» **SET OF TASKS**:
- A) Translate this sentence from the article on the bonding bill into Spanish: "Pawlenty signed the bill at the University of Minnesota's Carlson School of Management, which will get $26.6 million for an expansion."
- B) Write out the part of the article on the bonding bill starting with "MPR Photo/Marianne Combs" and going on through "to $307 million.".

» **PASSAGE SHOWN**:

Pawlenty signs $1 billion bonding bill

Quadriga
The Quadriga is the gilded sculpture of four horses, a chariot and three human figures that crowns the main entrance to the Capitol.
MPR Photo/Marianne Combs

(AP) - Construction crews, start your engines.

Gov. Tim Pawlenty on Thursday signed a $999.9 million public works bill into law, giving the thumbs-up to projects ranging from new university buildings to local bridge repairs.

Projects in line for funds include the Northstar Commuter rail line, an expanded sex offender lockup in Moose Lake, a bigger Faribault prison, a medical bioscience building at the University of Minnesota and expanded science facilities at Minnesota State University Mankato.

Pawlenty signed the bill at the University of Minnesota's Carlson School of Management, which will get $26.6 million for an expansion. He highlighted the bill's spending on college and university buildings, which added up to $307 million.

» **RECORDED INFORMATION**:
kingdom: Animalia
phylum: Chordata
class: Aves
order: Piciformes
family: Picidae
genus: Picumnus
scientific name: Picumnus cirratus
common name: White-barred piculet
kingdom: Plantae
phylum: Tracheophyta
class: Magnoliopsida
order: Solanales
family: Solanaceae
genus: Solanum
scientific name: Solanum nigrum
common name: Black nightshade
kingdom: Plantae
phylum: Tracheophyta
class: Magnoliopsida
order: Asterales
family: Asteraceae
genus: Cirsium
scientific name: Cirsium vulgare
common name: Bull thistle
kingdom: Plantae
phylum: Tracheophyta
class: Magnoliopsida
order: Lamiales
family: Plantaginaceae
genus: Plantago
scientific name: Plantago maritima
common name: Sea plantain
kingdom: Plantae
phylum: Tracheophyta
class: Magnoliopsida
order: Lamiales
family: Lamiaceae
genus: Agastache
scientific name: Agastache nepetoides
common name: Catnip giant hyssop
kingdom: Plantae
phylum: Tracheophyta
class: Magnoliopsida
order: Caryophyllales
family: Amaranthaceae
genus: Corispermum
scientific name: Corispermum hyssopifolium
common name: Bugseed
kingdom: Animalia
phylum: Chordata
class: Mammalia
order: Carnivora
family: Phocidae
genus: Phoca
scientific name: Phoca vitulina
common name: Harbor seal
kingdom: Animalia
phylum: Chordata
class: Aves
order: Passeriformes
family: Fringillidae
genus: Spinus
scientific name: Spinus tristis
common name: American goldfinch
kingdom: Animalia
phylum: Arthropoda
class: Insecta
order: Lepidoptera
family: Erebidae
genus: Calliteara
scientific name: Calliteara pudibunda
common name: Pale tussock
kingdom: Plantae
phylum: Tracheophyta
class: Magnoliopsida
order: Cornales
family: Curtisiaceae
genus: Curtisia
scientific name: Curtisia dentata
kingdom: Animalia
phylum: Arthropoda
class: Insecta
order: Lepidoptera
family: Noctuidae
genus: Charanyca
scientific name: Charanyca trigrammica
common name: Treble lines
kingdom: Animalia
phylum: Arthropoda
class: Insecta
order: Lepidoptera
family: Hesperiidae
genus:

» **OUTPUTS BY TASK**:
- A) Pawlenty firmó el proyecto de ley en la Carlson School of Management de la Universidad de Minnesota, que recibirá 26,6 millones de dólares para una ampliación.

- B)
MPR Photo/Marianne Combs

(AP) - Construction crews, start your engines.

Gov. Tim Pawlenty on Thursday signed a $999.9 million public works bill into law, giving the thumbs-up to projects ranging from new university buildings to local bridge repairs.

Projects in line for funds include the Northstar Commuter rail line, an expanded sex offender lockup in Moose Lake, a bigger Faribault prison, a medical bioscience building at the University of Minnesota and expanded science facilities at Minnesota State University Mankato.

Pawlenty signed the bill at the University of Minnesota's Carlson School of Management, which will get $26.6 million for an expansion. He highlighted the bill's spending on college and university buildings, which added up to $307 million.